Barulah paska kejadian serangan WTC makin marak dibahas issue terorisme di belahan dunia, termasuk di Asia Tenggara. Di pelopori oleh Amerika terus menyuarakan gerakan Anti Terorisme. Sehingga menjadikan Asia Tenggara sebagai target program besar Amerika mengentaskan gerakan terorisme. Langkah serius Amerika terlihat pada kunjungan Menteri Luar Negeri AS Colin Powel ke delapan Negara di Asia Tenggara, pada 26 Juli hingga 3 Agustus 2002. Hasil bacaan awal dari berbagai referensi menemukan Asia Tenggara menjadi target kampanye anti-teroris dikarenakan dua hal. Pertama, masih kuatnya image negative bahwa Islam berpotensi besar memicu tindakan teroris. Kedua, karena dikawasan ini terdapat kelompok-kelompok minoritas islam yang cenderung keras dalam menyampaikan aspirasinya, seperti di Indonesia, Thailand, Malaysia, dan Pilipina.
Diperkuat dari pemikiran James Cotton (2003) melalui buku Terrorism and Political Violence: Southeast Asia after 11 September . Dirinya mengatakan Perang melawan teroris di wilayah Tenggara bermula dari pemahaman individual di Singapura, Malaysia dan Filipina yang diduga memiliki hubungan dengan Al-Qaeda.

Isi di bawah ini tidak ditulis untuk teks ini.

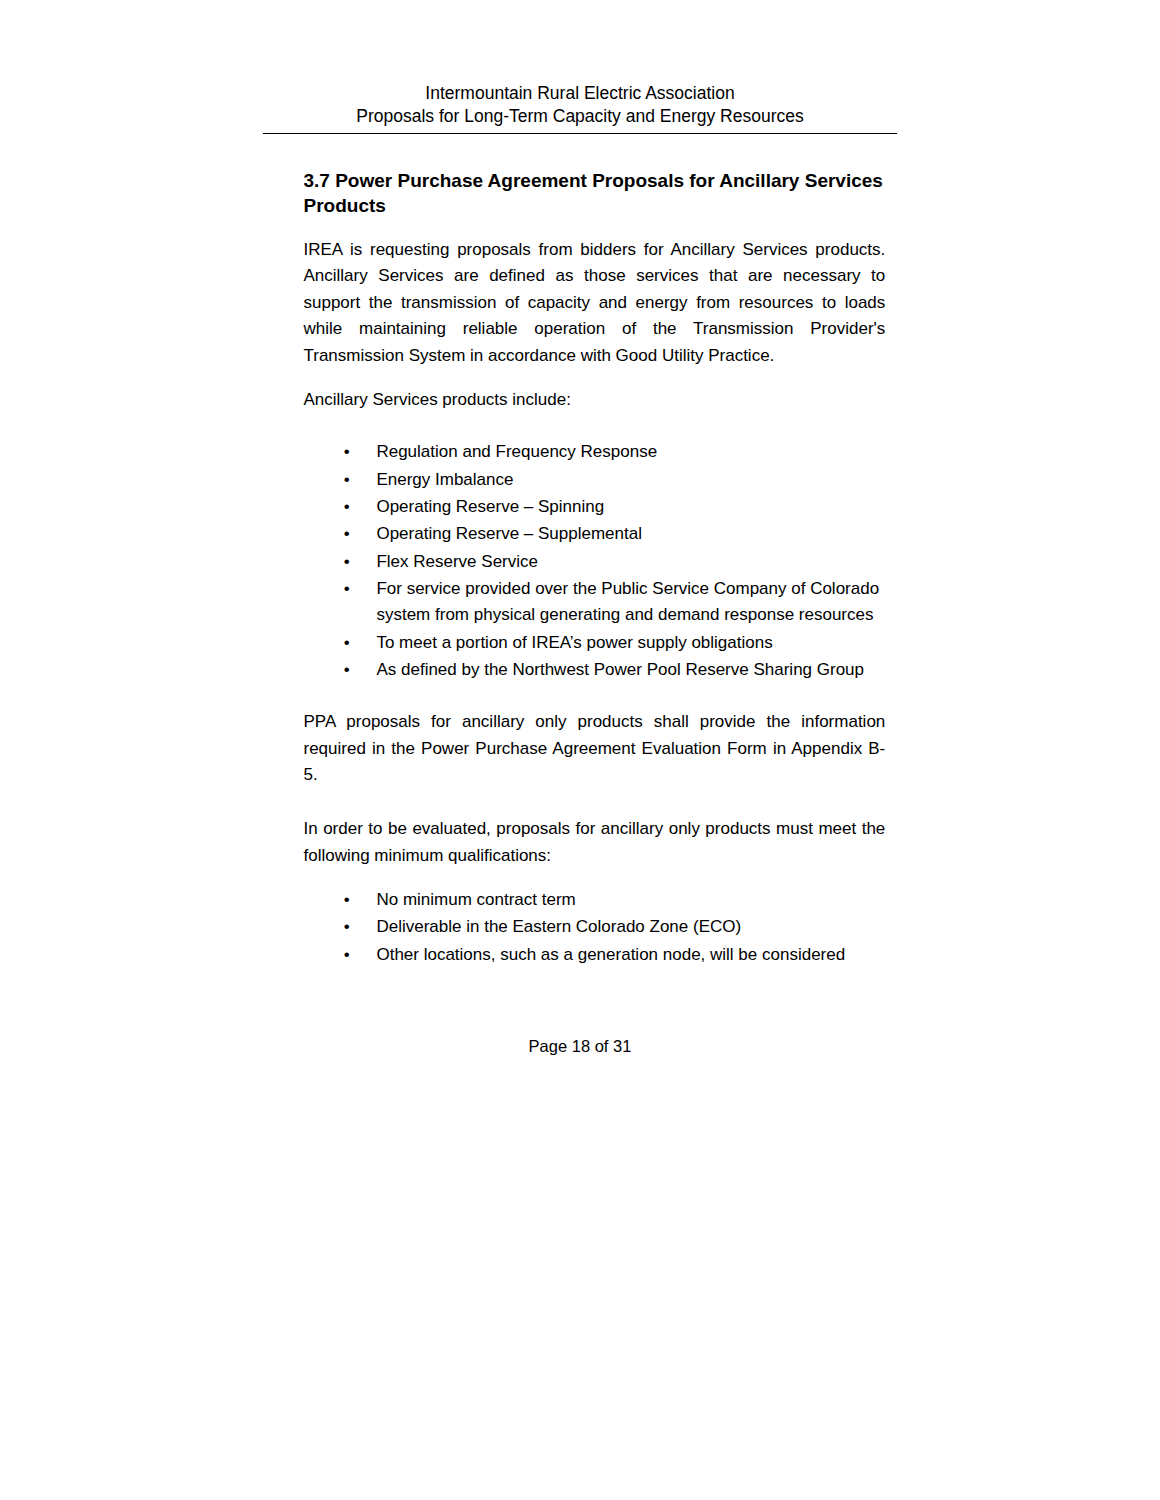Intermountain Rural Electric Association Proposals for Long-Term Capacity and Energy Resources
3.7 Power Purchase Agreement Proposals for Ancillary Services Products
IREA is requesting proposals from bidders for Ancillary Services products. Ancillary Services are defined as those services that are necessary to support the transmission of capacity and energy from resources to loads while maintaining reliable operation of the Transmission Provider's Transmission System in accordance with Good Utility Practice.
Ancillary Services products include:
Regulation and Frequency Response
Energy Imbalance
Operating Reserve – Spinning
Operating Reserve – Supplemental
Flex Reserve Service
For service provided over the Public Service Company of Colorado system from physical generating and demand response resources
To meet a portion of IREA’s power supply obligations
As defined by the Northwest Power Pool Reserve Sharing Group
PPA proposals for ancillary only products shall provide the information required in the Power Purchase Agreement Evaluation Form in Appendix B-5.
In order to be evaluated, proposals for ancillary only products must meet the following minimum qualifications:
No minimum contract term
Deliverable in the Eastern Colorado Zone (ECO)
Other locations, such as a generation node, will be considered
Page 18 of 31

Pada konteks nasional Indonesia paska kejadian WTC memicu maraknya kejadian teroris. Hasil identifikasi media menemukan kejadian teroris dimulai dari kejadian Bom Bali 2002 menewaskan tercatat 202 korban jiwa dan 209 orang luka-luka atau cedera. Kebanyakan warga asing terutama warga Australia. Kemudian bom Jakarta 2003 dengan sasaran JW Marriot menewaskan 12 orang dan sekitar 150 mengalami cedera. Dilanjutkan kejadian di tahun 2009, JW Marriot dan Ritz Carlton Jakarta, kembali menjadi sasaran bom. Masih banyak lagi yang perlu di identifikasikan.
Di tarik ke lebih lokal yakni Provinsi Aceh. Gerakan teroris telah mampu masuk ke daratan Aceh. Dibuktikan pasukan gabungan Densus 88 dan Polda Aceh juga melakukan penggerebekan terduga teroris di Desa Limpo, Kecamatan Darusalam, Aceh Besar (http://www.bbc.co.uk, 15 April 2012), serangan aksi teror jelang Pemilukada Aceh 2012 dan dihukum masing-masing empat tahun penjara. Ketiganya adalah Usria, Sulaiman dan Rizal Mustaqim (http://daerah.sindonews.com, 2 Desember 2012). Ditambah lagi kasus Jalin dan Lhok Nga. Keseluruhan kejadian tersebut menjadi sorotan nasional dan dunia internasional atas keberadaan teroris di Serambi Mekah.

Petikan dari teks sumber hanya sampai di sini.